EXERCISE TEXT:
========

10. Converge – “Aimless Arrow” (Epitaph)
[from All We Love We Leave Behind] Buy at iTunes

The best pop songs of the 2012 have nothing on the melodic clatter that drenched the opening track of Converge’s All We Love We Leave Behind. The rapid-fire drums, the colliding guitars, the insane time signatures — all Converge trademarks at their best. But “Aimless Arrow”‘s true assault stems from Jacob Bannon’s lethal screams of intensi…oh wait…he sings on this song? Holy shit. His pipes add an almost emo-like element to the band’s usual chaos, but diehards needn’t worry that they’ve gone soft on us. All hell breaks loose by the song’s end (and the tunes following it on the LP represent the band at their most brutal). The song is a display of a band unafraid to experiment with hardcore’s sometimes close-minded conventions, and it also solidifies Converge as America’s most-crucial hardcore band. – Rick Moslen

9. Cloud Nothings – “Wasted Days” (Carpark)
[from Attack On Memory] Buy at iTunes

Aside from its breakneck pace, epic nine-minute duration and flawless shredding, “Wasted Days” succeeds in many ways because of its bleak but relatable context. The song exudes angst, frustration and desperation; but unlike the similarly pissed-off jams of the `90s, Cloud Nothings assume and even embrace culpability for the present situation. “I thought/ I would/ be more/ than this” is one of the most brutally honest lyrics of the year, but despite that, there’s something deeply paradoxical about an artist proclaiming to never get anything done on such an amazing album. Recording “Wasted Days” was ironically one of the most productive things any artist did all year. – Donny Giovannini

8. Chromatics – “Back From the Grave” (Italians Do It Better)

========

SUPPLIED DATA:
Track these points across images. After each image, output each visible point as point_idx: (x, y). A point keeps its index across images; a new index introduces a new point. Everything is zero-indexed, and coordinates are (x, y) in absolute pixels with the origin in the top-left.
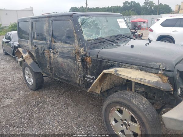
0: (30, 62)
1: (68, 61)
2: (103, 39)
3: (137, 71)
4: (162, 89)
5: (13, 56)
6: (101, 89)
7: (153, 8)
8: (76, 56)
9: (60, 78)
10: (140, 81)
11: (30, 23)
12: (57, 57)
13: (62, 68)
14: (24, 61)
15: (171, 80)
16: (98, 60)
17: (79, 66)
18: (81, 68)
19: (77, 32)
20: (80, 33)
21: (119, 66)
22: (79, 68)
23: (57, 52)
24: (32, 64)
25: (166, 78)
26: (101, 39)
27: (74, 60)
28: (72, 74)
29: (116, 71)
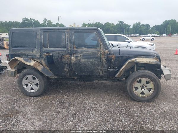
0: (40, 68)
8: (101, 56)
12: (80, 59)
13: (85, 67)
16: (120, 56)
17: (104, 62)
23: (81, 55)
24: (42, 70)
27: (99, 59)
29: (136, 60)
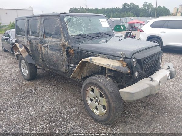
0: (25, 55)
1: (56, 53)
2: (86, 35)
3: (106, 59)
4: (121, 72)
5: (11, 52)
6: (82, 75)
7: (150, 10)
8: (62, 48)
9: (50, 68)
10: (107, 66)
11: (26, 21)
12: (48, 50)
13: (52, 59)
14: (21, 54)
15: (130, 65)
16: (79, 52)
17: (65, 57)
18: (66, 59)
19: (63, 29)
20: (65, 29)
21: (94, 56)
22: (65, 59)
23: (47, 46)
24: (27, 57)
25: (125, 64)
26: (84, 35)
27: (61, 52)
28: (59, 64)
29: (91, 59)
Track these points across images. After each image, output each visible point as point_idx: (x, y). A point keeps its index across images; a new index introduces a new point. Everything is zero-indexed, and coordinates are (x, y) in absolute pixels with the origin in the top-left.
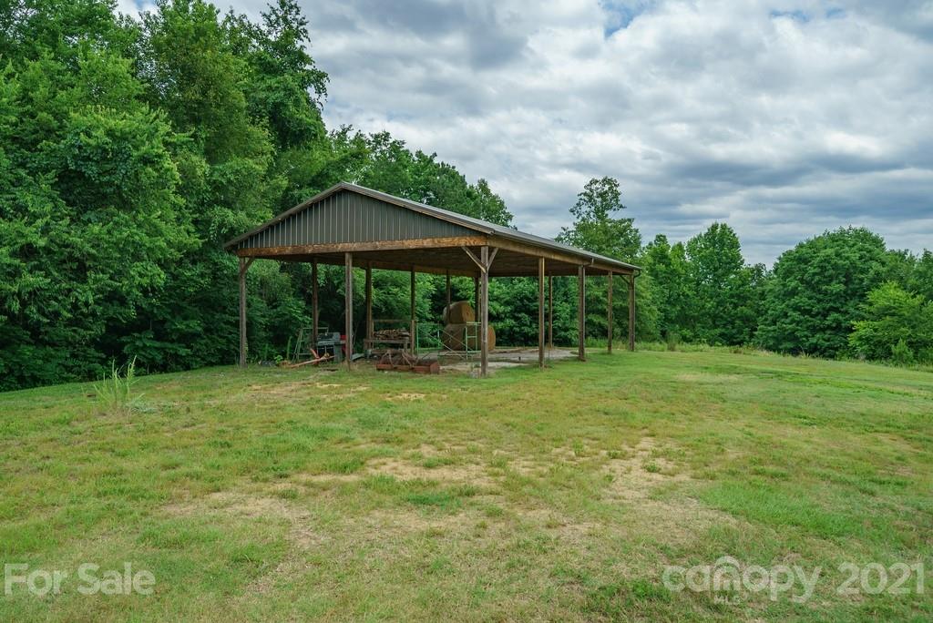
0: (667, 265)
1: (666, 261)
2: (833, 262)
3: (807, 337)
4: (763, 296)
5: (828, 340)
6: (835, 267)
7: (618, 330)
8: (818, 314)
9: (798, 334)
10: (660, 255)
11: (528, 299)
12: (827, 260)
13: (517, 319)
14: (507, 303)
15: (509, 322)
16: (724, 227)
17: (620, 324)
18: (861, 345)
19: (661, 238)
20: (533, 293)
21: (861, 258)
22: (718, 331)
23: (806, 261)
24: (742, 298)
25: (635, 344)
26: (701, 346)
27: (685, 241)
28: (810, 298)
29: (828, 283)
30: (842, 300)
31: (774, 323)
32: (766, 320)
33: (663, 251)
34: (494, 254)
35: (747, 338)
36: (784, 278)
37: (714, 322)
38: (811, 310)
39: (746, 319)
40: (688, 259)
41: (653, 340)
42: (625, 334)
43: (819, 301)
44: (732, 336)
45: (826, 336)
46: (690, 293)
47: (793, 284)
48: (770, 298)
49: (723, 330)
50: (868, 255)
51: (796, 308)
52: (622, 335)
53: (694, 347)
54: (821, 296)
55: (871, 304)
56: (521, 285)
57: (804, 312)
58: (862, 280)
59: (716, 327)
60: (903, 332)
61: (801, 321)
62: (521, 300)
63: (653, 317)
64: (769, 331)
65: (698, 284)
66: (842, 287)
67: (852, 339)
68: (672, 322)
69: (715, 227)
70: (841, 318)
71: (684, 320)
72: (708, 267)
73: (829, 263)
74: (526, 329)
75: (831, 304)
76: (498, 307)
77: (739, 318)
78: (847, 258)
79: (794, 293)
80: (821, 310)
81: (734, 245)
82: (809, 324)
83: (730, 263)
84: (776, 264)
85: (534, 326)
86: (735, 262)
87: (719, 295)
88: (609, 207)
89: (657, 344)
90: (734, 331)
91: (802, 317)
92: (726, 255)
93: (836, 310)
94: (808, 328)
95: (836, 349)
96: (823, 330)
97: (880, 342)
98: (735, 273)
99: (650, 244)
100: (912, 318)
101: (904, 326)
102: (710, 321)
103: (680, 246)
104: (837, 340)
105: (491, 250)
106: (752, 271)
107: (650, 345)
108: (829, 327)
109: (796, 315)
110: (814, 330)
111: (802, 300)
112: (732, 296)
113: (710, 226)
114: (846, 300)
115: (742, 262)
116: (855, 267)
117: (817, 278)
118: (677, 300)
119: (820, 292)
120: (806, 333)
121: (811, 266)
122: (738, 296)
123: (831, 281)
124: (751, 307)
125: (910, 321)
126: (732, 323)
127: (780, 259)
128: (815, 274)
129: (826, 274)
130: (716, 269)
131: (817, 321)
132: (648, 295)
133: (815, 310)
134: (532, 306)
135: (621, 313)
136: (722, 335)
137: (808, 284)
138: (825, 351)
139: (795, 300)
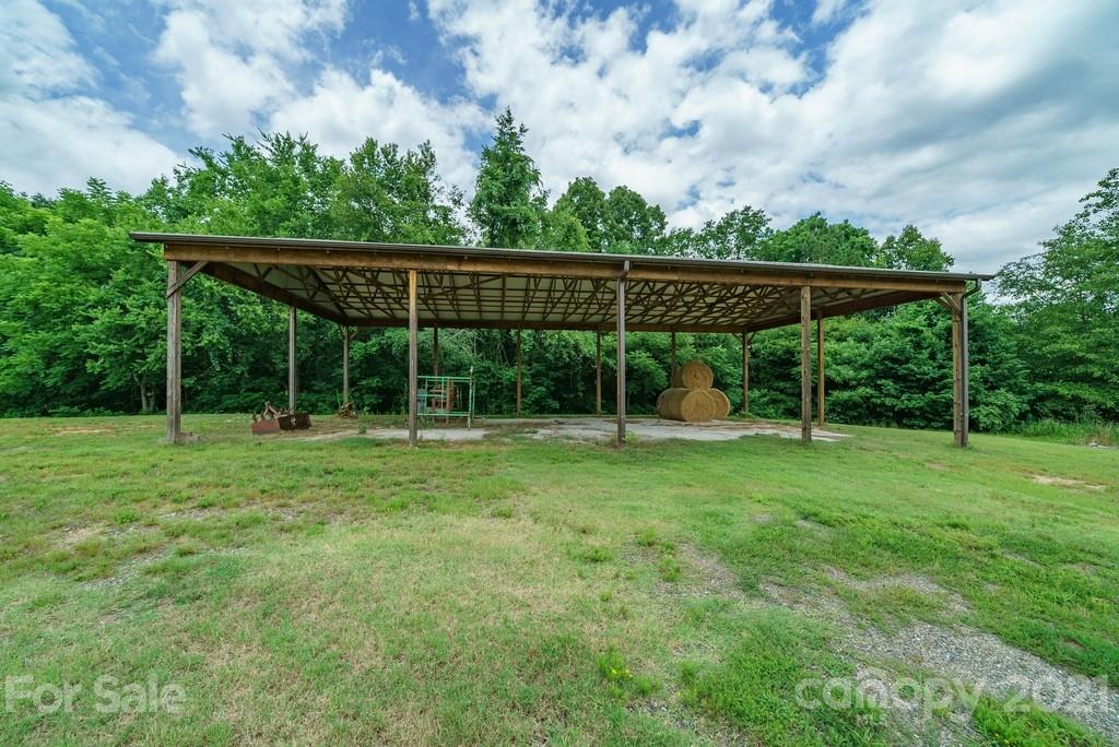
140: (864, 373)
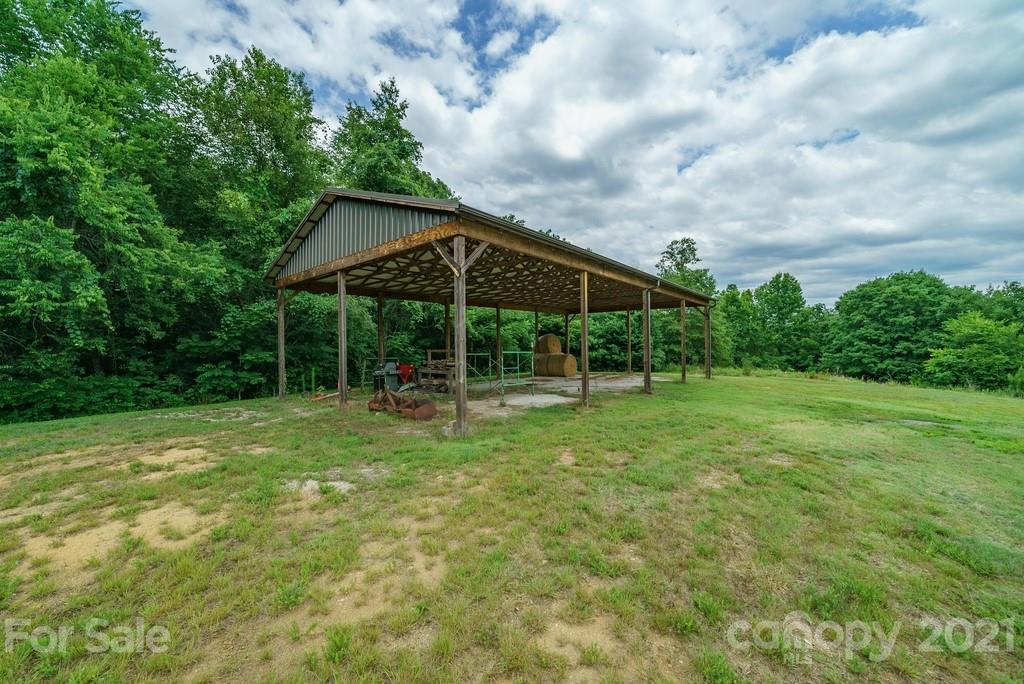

========

REQUIRED ACTION 1:
Say whether each statement agrees with the song reviews, answering yes or no and quoting the deciding words from the song reviews. (a) "Wasted Days" runs about nine minutes. (b) "Aimless Arrow" is the closing track of All We Love We Leave Behind. (c) Chromatics' "Back From the Grave" came out on Carpark.
REQUIRED ACTION 2:
Rewrite the part of the song reviews from "Aside from its" to "Do It Better)", putting "frantic" in place of "breakneck".
REQUIRED ACTION 3:
Please continue the song reviews from the point where they stop.
You won't need the lines.

YOUR RESPONSE 1:
(a) Yes: "epic nine-minute duration"
(b) No: "the opening track of Converge’s All We Love We Leave Behind"
(c) No: "(Italians Do It Better)"

YOUR RESPONSE 2:
Aside from its frantic pace, epic nine-minute duration and flawless shredding, “Wasted Days” succeeds in many ways because of its bleak but relatable context. The song exudes angst, frustration and desperation; but unlike the similarly pissed-off jams of the `90s, Cloud Nothings assume and even embrace culpability for the present situation. “I thought/ I would/ be more/ than this” is one of the most brutally honest lyrics of the year, but despite that, there’s something deeply paradoxical about an artist proclaiming to never get anything done on such an amazing album. Recording “Wasted Days” was ironically one of the most productive things any artist did all year. – Donny Giovannini

8. Chromatics – “Back From the Grave” (Italians Do It Better)

YOUR RESPONSE 3:
[Single; from Kill For Love] Buy at iTunes

Chromatics maintain a conspicuous line between their pop songs and their longer, instrumental mood pieces. It’s not entirely opaque, nor unbreakable, but it’s there. And yet, “Back From the Grave,” the most explicitly “pop” moment on their sprawling Kill For Love, is spectral in a way as to flirt with the idea of floating off into ambience were, suddenly, the drums to give out. Chromatics do texture and mood better than most, but singer Ruth Radelet in particular seems to embody a particularly ghostly presence. So where “Kill For Love” might hit with a slightly heavier impact, “Back From the Grave” is a dangerously sly seduction. So, don’t let the name fool you — this song isn’t a gory zombie tale, just a spectral form materializing and stepping into the light. – Jeff Terich

7. Lower Dens – “Brains” (Ribbon Music)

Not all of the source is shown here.